I would find out later, in fact, that my ancestor was the child of mixed Muslim-Christian marriage, who converted to Christianity after the Greek War of Independence. This was the most plausible explanation, backed by his baptismal certificate (shown herein) and by his baptismal name, “Haralambos”—”delight in God’s light,” depicting a newly Christian (enlightened) person, combined with a surname, “Meimetis” which reminds both the bearer and the hearer of more exotic origins.

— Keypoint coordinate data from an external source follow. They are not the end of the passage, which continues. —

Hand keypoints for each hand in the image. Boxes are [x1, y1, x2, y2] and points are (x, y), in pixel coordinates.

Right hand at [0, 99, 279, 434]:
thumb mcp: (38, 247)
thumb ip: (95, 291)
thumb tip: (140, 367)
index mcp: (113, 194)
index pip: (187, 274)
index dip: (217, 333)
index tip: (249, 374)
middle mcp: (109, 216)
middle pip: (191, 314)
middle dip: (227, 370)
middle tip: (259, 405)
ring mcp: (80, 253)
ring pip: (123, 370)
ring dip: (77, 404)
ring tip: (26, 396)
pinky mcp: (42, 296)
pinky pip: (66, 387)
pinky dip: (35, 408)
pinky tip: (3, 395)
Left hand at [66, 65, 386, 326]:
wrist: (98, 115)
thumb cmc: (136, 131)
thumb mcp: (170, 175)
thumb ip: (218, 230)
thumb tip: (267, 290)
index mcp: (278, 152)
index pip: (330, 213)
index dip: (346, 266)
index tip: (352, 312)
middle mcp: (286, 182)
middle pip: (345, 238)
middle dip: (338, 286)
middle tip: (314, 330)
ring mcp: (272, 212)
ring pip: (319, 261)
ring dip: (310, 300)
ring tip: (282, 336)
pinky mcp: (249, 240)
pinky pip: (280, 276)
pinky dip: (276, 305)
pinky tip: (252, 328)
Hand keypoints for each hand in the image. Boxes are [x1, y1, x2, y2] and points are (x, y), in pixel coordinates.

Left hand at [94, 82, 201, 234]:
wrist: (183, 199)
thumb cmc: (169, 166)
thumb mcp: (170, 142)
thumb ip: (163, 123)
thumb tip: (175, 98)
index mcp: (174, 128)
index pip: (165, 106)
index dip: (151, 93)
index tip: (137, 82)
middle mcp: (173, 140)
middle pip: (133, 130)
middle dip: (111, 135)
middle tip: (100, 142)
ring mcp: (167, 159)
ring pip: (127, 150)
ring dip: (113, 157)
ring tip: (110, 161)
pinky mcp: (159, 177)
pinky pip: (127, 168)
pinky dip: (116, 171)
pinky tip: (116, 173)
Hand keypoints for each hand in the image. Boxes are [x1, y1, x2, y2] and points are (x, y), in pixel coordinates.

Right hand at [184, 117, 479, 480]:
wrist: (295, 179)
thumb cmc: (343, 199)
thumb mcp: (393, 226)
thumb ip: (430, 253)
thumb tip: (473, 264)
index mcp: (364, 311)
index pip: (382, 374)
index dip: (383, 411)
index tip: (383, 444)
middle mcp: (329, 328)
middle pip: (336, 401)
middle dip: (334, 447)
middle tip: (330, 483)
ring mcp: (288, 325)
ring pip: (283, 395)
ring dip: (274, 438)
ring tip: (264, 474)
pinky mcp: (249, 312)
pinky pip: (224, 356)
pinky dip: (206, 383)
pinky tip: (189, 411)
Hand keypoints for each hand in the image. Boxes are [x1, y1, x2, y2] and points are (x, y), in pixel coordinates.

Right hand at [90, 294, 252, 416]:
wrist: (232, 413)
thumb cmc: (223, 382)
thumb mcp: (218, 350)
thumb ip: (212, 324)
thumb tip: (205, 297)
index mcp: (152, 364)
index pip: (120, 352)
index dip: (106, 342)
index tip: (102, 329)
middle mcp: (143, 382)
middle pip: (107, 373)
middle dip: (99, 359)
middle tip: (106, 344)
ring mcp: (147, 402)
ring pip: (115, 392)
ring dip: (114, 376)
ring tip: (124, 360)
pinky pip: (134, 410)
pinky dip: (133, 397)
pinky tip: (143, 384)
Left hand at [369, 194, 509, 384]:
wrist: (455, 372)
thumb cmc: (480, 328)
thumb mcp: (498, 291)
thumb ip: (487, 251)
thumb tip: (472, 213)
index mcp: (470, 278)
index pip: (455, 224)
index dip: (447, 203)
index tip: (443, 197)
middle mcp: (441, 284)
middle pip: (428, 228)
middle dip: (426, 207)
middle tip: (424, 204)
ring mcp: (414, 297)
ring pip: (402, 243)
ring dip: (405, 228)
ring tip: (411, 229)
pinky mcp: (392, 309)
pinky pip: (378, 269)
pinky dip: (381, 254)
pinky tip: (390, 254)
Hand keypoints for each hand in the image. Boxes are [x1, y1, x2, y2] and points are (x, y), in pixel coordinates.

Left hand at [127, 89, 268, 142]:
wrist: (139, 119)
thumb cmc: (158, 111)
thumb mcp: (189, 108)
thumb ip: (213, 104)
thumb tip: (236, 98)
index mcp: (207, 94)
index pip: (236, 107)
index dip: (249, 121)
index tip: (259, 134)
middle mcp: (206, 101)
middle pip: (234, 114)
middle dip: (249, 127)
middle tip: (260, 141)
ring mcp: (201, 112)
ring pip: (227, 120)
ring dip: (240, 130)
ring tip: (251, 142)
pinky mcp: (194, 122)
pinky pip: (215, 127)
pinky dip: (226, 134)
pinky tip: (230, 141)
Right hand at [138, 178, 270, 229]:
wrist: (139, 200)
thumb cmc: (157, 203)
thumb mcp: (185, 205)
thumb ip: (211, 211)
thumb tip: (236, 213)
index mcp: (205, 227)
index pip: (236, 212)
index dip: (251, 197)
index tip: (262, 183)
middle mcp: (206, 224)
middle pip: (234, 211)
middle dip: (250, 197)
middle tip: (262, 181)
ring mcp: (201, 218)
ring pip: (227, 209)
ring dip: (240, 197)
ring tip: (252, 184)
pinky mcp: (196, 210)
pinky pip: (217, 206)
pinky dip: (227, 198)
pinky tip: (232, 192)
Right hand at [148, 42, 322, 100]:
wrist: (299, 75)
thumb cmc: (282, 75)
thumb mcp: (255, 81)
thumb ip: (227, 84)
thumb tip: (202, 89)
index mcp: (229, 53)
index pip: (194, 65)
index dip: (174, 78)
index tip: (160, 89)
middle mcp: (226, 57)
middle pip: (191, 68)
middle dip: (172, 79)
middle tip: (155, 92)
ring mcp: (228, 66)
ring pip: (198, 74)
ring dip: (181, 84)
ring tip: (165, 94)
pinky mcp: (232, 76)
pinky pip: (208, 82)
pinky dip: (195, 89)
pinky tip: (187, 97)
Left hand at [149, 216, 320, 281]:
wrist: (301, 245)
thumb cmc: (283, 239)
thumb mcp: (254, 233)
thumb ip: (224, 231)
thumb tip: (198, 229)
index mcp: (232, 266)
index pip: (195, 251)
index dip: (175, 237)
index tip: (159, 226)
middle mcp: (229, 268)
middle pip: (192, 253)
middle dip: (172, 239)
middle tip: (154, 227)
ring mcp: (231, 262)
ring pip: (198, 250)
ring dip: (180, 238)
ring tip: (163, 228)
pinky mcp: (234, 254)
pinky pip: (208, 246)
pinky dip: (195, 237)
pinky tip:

Back at the samovar, we sipped strong Turkish coffee, and our three-year-old son chattered away in Greek. The old folks smiled, as they imparted to a young family the history of their hamlet, fading, like them, into the ages. We exchanged kisses, no eyes were dry, and went out again to the wind. Our hostess lived in Athens but came down every month or so to check on the old folks and tend her home. I did not know which of the fallen-down houses had belonged to Papou Alexandros; neither did my new-found “Aunt.” It did not matter. I felt I had solved a riddle as to my origins.
We left the village, feeling on our shoulders an almost-nudge of a hand from above, as if someone were bidding us goodbye and thanking us for our visit. Many times, in Greece, when I depart a place of some significance or profundity, either historical or familial, I felt a similar hovering, presence bidding me farewell.
To get down the mountain, we had to go up a few switchbacks. There, below us in the distance, we saw the venerable “island” of Monemvasia, which we had left that very morning, shining in the rain –silver and copper, a citadel of Hellenism which survived and absorbed Slavs, Franks, Venetians, and, yes, Turks. Perhaps Great-great-papou Haralambos had Turkish blood in his lineage, or that of all of the others who passed through Monemvasia. His story is the story of Greece, of the Balkans, and really of humanity. I felt proud to have found in the rocky soil of Kastania, a reference point which rooted me, in the lands of my ancestors. Like others who came from there, it was time to leave again for distant shores, back into the Diaspora, which, like Ano Kastania, was also part of my destiny.